Public Spaces. Fighting Fire with Fire
This is a follow-up post to my blog entry, “Public spaces: Battleground of the brands,” prompted by reader Mike Cantrell’s thoughtful reply.
He wrote, in part:
“I have seen a new C-level position pop up as of late, CXO (Chief Experience Officer). These positions are being filled by hoteliers and with that means the blending of hospitality and retail experience, or in this case the lack or retail and more of a pure hospitality experience. With these lines being blurred, how do hoteliers combat this? My only though is fight fire with fire and create the same thing. Create a local experience tied with the hotel but with no rooms.”
In our own consulting experience, we have seen many parallel industry verticals from retail to airlines hiring at senior levels (often, effectively, the CXO to whom Mr Cantrell refers) to transfer hospitality ‘technology’ into their operations.
Within many industries, hospitality is rightly regarded as the leading sector for customer experience design and operationalisation, especially for operators in luxury segments. Sadly, however, the flow of know-how has been largely one-way and these previously parallel sectors are now beginning to converge on hospitality as my piece demonstrates with just two of many possible examples.
Arguably, hospitality has been complacently content to have its proprietary distinction pillaged by others while sticking too stubbornly to its own knitting. Innovation can and should circulate from industry to industry and yet hoteliers have been slow to adopt and adapt great customer thinking from retail, in particular, but other sectors, too.

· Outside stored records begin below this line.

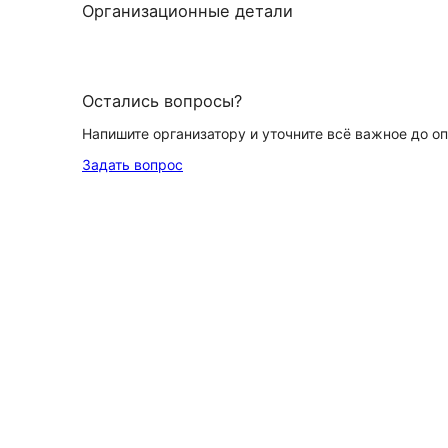
Организационные детали
Остались вопросы?
Напишите организатору и уточните всё важное до о
Задать вопрос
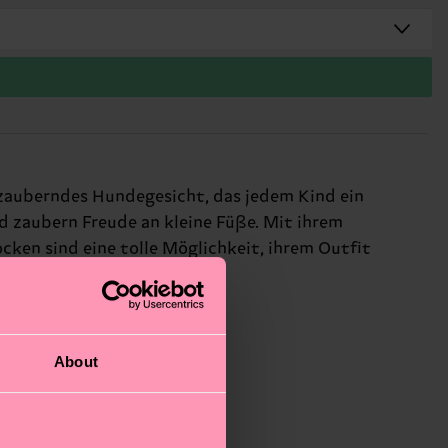
ezauberndes Hundegesicht, das jedem Kind ein
d zaubern Freude an kleine Füße. Mit ihrem
ocken sind eine tolle Möglichkeit, ihrem Outfit
e lieben.
About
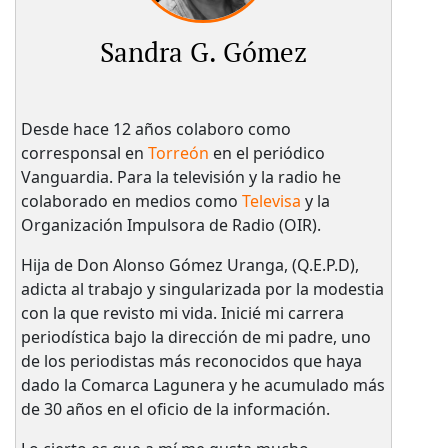
Sandra G. Gómez
Desde hace 12 años colaboro como
corresponsal en
Torreón
en el periódico
Vanguardia. Para la televisión y la radio he
colaborado en medios como
Televisa
y la
Organización Impulsora de Radio (OIR).
Hija de Don Alonso Gómez Uranga, (Q.E.P.D),
adicta al trabajo y singularizada por la modestia
con la que revisto mi vida. Inicié mi carrera
periodística bajo la dirección de mi padre, uno
de los periodistas más reconocidos que haya
dado la Comarca Lagunera y he acumulado más
de 30 años en el oficio de la información.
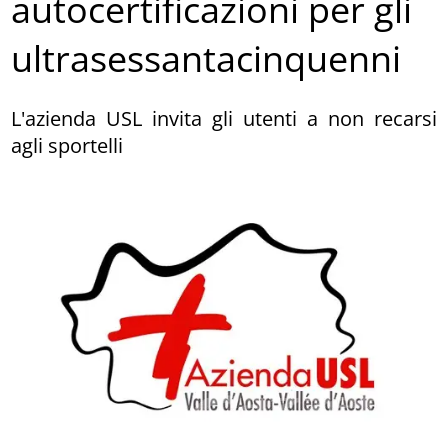
autocertificazioni per gli
ultrasessantacinquenni
L'azienda USL invita gli utenti a non recarsi
agli sportelli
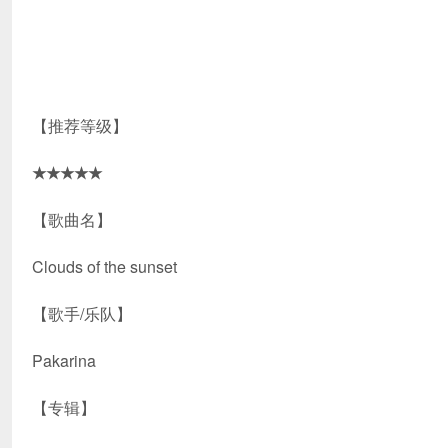
【推荐等级】
★★★★★
【歌曲名】
Clouds of the sunset
【歌手/乐队】
Pakarina
【专辑】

I personally very much like the idea of hotel brands opening facilities without rooms. Of course, we know where the GP contribution comes from and, as your final question suggests, the challenge is how to make a hotel without a rooms division make money. However, this isn’t an unsolvable challenge. Uber and Airbnb have figured out how to make money without traditional inventory, after all.
Unlike disruptor startups that have to plough millions of investor dollars into brand building, hotel chains have strong and established brands with global recognition, footprints and customer bases. That’s a great foundation that every startup enterprise would be grateful for. Why is it, therefore, that there is barely a hotel brand I can think of has really stretched its brand outside of its core business?

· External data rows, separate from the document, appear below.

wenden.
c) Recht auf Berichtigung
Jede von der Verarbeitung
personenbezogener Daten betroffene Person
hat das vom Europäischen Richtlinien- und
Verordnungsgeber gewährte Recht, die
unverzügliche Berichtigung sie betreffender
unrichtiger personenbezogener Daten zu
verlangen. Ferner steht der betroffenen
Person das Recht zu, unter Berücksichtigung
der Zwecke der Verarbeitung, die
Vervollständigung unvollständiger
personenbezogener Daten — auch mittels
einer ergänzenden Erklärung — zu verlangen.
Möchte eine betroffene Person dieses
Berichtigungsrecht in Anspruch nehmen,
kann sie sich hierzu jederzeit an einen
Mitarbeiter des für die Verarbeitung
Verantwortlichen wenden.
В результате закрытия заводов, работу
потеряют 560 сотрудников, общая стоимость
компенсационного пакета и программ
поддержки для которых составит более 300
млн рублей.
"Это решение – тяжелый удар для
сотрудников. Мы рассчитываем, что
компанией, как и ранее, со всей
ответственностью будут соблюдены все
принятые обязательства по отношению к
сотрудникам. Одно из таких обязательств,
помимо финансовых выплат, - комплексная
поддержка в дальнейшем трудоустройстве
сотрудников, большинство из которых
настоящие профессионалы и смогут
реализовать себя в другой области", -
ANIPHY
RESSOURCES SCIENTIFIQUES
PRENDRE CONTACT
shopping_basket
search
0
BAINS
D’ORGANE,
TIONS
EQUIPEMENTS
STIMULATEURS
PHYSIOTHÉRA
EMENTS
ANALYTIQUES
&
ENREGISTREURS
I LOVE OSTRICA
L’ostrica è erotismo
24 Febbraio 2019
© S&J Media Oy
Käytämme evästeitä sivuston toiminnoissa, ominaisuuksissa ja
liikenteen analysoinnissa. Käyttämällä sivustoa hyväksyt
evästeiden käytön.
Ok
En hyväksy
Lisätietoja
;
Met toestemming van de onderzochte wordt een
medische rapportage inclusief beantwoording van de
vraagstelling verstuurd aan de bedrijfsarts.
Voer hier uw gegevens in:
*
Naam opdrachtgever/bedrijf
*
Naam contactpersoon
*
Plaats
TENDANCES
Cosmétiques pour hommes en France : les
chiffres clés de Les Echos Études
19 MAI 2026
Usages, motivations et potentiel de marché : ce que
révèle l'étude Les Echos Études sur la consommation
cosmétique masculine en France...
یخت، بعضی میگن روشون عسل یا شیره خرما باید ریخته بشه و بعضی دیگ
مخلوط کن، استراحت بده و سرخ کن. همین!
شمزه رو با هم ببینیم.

Surely, the whole co-working space was a missed opportunity? What Mr Cantrell describes is really little different to WeWork. Could that not have been Westin or W? Could not Four Seasons and The Ritz-Carlton have taken a slice of the lucrative private members’ club market?
One of our former clients, LUX* Resorts & Hotels, has successfully taken its in-house Café Lux concept outside of the hotel walls, operating a growing number of stand-alone outlets in Mauritian shopping centres, tourist destinations and the airport. I’d be grateful to hear of other examples with which readers may be familiar.

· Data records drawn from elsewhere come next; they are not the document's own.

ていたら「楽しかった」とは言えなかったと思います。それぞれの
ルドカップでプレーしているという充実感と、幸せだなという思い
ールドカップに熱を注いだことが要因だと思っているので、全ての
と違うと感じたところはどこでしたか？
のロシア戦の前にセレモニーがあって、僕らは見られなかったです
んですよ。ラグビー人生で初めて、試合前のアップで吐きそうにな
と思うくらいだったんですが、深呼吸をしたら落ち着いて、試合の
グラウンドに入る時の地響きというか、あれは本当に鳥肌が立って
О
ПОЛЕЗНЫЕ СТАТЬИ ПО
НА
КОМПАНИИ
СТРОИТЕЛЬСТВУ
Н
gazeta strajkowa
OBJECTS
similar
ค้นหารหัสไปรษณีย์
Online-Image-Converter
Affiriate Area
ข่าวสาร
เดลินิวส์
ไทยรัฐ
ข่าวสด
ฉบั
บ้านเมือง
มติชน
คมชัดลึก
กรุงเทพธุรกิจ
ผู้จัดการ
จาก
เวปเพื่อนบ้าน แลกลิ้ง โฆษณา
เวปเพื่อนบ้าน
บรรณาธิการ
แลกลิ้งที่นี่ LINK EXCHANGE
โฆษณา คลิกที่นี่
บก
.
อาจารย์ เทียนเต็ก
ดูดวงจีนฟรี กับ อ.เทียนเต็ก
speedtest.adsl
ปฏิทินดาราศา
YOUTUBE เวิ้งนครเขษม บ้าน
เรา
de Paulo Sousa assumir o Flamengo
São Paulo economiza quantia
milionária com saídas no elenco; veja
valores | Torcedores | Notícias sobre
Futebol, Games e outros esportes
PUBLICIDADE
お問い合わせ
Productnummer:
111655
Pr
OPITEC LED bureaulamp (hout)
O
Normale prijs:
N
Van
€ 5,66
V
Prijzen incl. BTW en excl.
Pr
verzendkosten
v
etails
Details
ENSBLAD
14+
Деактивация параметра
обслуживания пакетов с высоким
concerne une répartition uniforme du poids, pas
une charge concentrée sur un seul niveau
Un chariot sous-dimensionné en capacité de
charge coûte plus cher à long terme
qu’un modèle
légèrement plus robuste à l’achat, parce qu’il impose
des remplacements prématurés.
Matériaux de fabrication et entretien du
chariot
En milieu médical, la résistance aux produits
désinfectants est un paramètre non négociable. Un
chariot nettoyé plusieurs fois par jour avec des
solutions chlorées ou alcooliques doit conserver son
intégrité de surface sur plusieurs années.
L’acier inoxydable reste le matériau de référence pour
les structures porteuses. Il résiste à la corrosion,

Years ago, I was involved in a project with British Airways to explore whether its Terminal 7 building at New York’s JFK airport could become a destination for New Yorkers with no intention to fly. Perhaps paradoxically, it was a blue sky exercise but the innovation thinking was to create a British Airways experience of global travel that families, in particular, could consume and enjoy without the need to buy a seat, take off or to leave the country.
Too often it seems that hotel innovation is incremental. Improvement by a thousand minute adjustments may keep the machine well-oiled and optimised but it’s not going to prevent the industry waking up (one day!) to find that somebody has moved its cheese.